‘Confession’
Rent or buy on Amazon.
So many militants are mass madness with big explosions and even more death tolls. But I crave humility from time to time, and writer-director David Beton’s Confessions fits the bill perfectly. The action takes place in one place, in a church in Massachusetts, where Victor Strong (Stephen Moyer), a mysterious shooter with a bullet wound in the stomach, takes a priest hostage.

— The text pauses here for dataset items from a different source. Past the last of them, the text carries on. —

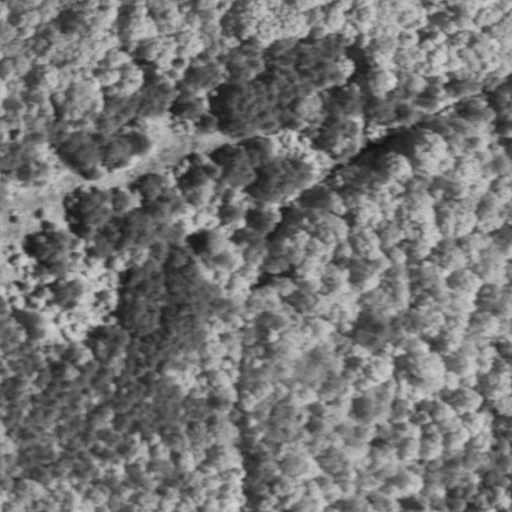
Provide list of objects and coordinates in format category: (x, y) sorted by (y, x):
road: (219, 188)
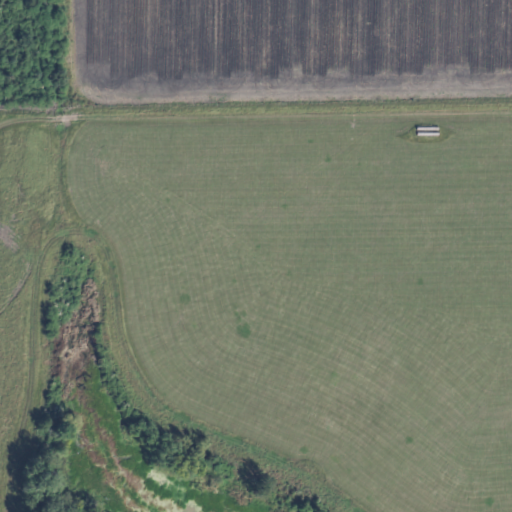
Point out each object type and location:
road: (255, 108)
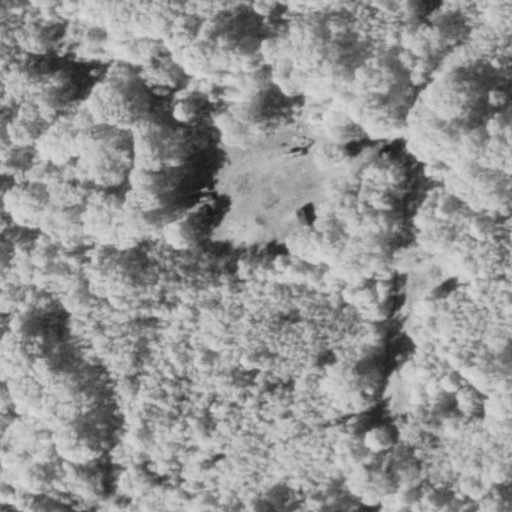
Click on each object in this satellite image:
road: (380, 59)
road: (408, 255)
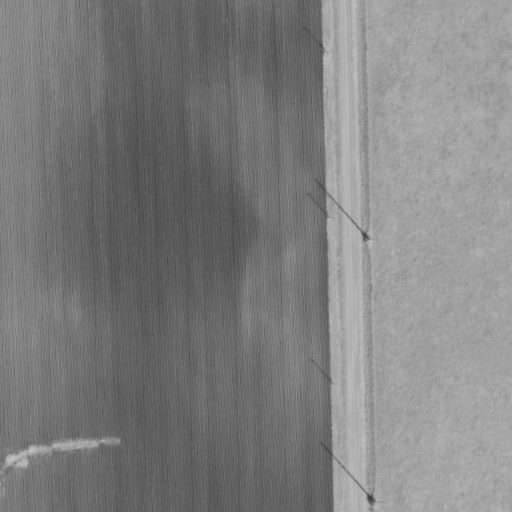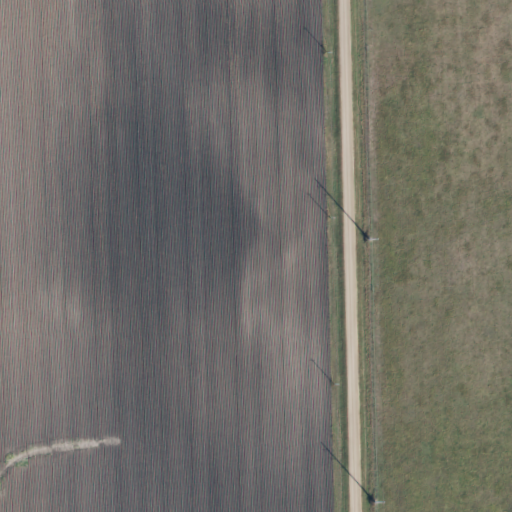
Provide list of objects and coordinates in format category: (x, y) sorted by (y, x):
road: (347, 256)
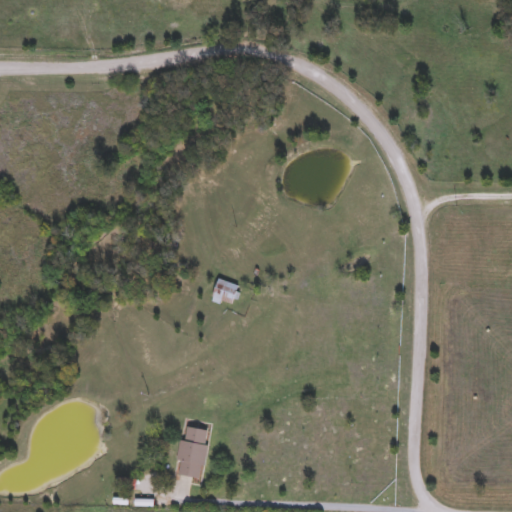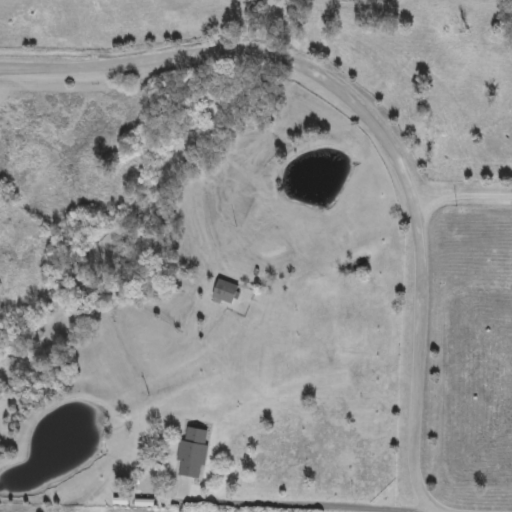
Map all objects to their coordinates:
road: (376, 128)
building: (182, 159)
building: (183, 159)
road: (462, 198)
building: (225, 293)
building: (226, 293)
building: (192, 453)
building: (192, 453)
road: (309, 507)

The dialogue-laden film moves like a drawn-out confession: both Victor and the priest, Father Peter (Colm Meaney), are broken, widowed parents estranged from their children. While Father Peter is extracting information from Victor – who is this mysterious person? – A fellow injured cop named Willow (Claire-Hope Ashiti) hides in the church closet to find the perfect moment to strike. In meat-and-potato shootouts, cinematographer Andrew Roger relies on wide shots and ominous blue lighting to give them a melancholic edge. Never fussy, Confessions feels like a tiny miracle of action.
“The Last Son”
Rent or buy on most major platforms.
I love dark westerns, especially those that explore the archetypes of the genre: Unforgiven, The Wild Bunch, Homebody, and so on. Directed by Tim Sutton, The Last Son, a gruesome, remorselessly violent tale, aims at more moderate targets but moves with the same vigor.

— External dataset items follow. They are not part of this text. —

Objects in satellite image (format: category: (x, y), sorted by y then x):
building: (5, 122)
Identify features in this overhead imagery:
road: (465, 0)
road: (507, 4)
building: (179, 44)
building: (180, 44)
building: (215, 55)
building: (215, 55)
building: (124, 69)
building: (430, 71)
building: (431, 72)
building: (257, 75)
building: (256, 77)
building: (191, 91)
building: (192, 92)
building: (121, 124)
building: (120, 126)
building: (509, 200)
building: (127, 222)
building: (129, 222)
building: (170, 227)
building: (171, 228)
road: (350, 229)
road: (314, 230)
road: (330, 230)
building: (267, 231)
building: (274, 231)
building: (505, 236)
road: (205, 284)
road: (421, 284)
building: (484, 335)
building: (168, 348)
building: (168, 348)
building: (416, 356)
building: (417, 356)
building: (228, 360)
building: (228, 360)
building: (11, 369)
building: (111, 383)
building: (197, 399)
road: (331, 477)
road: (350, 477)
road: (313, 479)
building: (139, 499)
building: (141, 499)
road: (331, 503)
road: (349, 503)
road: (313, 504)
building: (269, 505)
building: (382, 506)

Borrowing Shakespearean vanity, Greg Johnson’s screenplay begins with the legend of Isaac LeMay (Sam Worthington), a ruthless marksman hired by the army to clear the plains of their native tribes. He caroused with women wherever he went, leaving offspring in almost every city. A Cheyenne chief’s prophecy – one of the outlaw’s children will kill him – leads him to scour the countryside to destroy his relatives.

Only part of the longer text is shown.